Each record must appear in the answer exactly as it does in the data.

---*---

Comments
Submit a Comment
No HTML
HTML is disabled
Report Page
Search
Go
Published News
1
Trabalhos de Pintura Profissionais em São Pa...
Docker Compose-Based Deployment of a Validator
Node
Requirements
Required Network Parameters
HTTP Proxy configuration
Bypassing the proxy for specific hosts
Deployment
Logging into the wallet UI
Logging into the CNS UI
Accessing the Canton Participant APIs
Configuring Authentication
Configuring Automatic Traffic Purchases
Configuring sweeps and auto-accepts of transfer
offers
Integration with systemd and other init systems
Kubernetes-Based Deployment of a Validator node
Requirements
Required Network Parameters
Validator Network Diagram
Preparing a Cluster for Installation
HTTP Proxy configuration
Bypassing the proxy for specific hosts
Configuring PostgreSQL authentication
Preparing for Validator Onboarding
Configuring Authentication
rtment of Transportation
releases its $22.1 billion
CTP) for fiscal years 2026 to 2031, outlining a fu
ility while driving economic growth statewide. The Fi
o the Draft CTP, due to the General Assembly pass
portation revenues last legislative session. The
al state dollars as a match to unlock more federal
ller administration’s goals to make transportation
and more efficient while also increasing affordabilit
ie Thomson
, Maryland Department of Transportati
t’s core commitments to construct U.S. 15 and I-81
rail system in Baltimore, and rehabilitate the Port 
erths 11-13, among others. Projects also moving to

---*---

**OUTPUT BELOW**
Comments
Submit a Comment
No HTML
HTML is disabled
Report Page
Search
Go
Published News
1
Trabalhos de Pintura Profissionais em São Pa...
Docker Compose-Based Deployment of a Validator
Node
Requirements
Required Network Parameters
HTTP Proxy configuration
Bypassing the proxy for specific hosts
Deployment
Logging into the wallet UI
Logging into the CNS UI
Accessing the Canton Participant APIs
Configuring Authentication
Configuring Automatic Traffic Purchases
Configuring sweeps and auto-accepts of transfer
offers
Integration with systemd and other init systems
Kubernetes-Based Deployment of a Validator node
Requirements
Required Network Parameters
Validator Network Diagram
Preparing a Cluster for Installation
HTTP Proxy configuration
Bypassing the proxy for specific hosts
Configuring PostgreSQL authentication
Preparing for Validator Onboarding
Configuring Authentication
rtment of Transportation
releases its $22.1 billion
CTP) for fiscal years 2026 to 2031, outlining a fu
ility while driving economic growth statewide. The Fi
o the Draft CTP, due to the General Assembly pass
portation revenues last legislative session. The
al state dollars as a match to unlock more federal
ller administration’s goals to make transportation
and more efficient while also increasing affordabilit
ie Thomson
, Maryland Department of Transportati
t’s core commitments to construct U.S. 15 and I-81
rail system in Baltimore, and rehabilitate the Port 
erths 11-13, among others. Projects also moving to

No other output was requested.